Texte à lire:
--------------------

Les offres de transports publics de surface sont les plus efficaces, notamment financièrement ou en termes de nombre de voyageurs. Elles devraient être améliorées. Pourtant, la Région bruxelloise s’est embarquée dans la construction, en sous-sol, du « métro 3 », projet qui ne cesse de faire polémique depuis son lancement.
Cet article a paru dans le n°121 de Politique (décembre 2022).
Cet article fait partie d’un débat, intitulé Métro 3 : les travaux de la discorde à Bruxelles. Il est accompagné d’un deuxième article : « Pourquoi le « métro 3 » est une nécessité » . 

Voilà bien un débat qui devrait agiter le landerneau[1. C’est-à-dire, péjorativement, le « petit monde ». (NDLR)] bruxellois depuis des décennies et qui est étouffé par la technocratie. Il serait pourtant possible de le mener rationnellement et démocratiquement, déjà en coupant les ailes à quelques fausses évidences fort résistantes. Par exemple, le concept de modernité pousse certains à considérer que le tram, en service depuis 150 ans, ne reflète pas une vision d’avenir ; d’autres estiment que le positionnement d’une ville dans la compétition internationale implique le choix du métro ; d’autres encore pensent que seul le métro est capable de sortir l’automobiliste de son véhicule ; d’autres enfin expliquent que la saturation des lignes de surface ne se résoudra que dans le sous-sol.

--------------------

Extrait de données:
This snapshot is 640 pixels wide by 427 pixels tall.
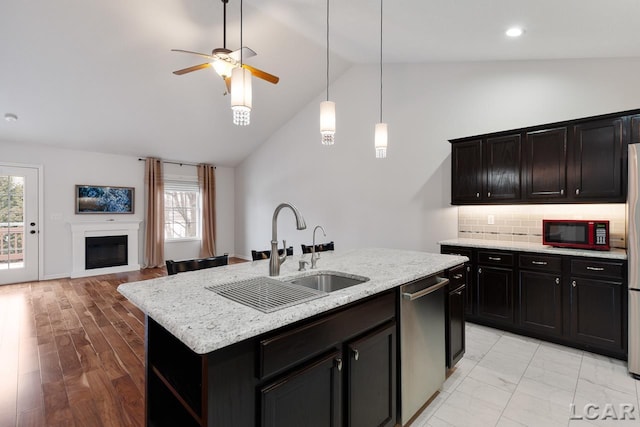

--------------------

Comment traduiriez-vous en anglais cette phrase du texte sur le métro 3 bruxellois : « Les offres de transports publics de surface sont les plus efficaces, notamment financièrement ou en termes de nombre de voyageurs. » ? Appuyez-vous uniquement sur le texte.

Résultat obtenu:
Surface public transport services are the most efficient, particularly financially or in terms of the number of passengers.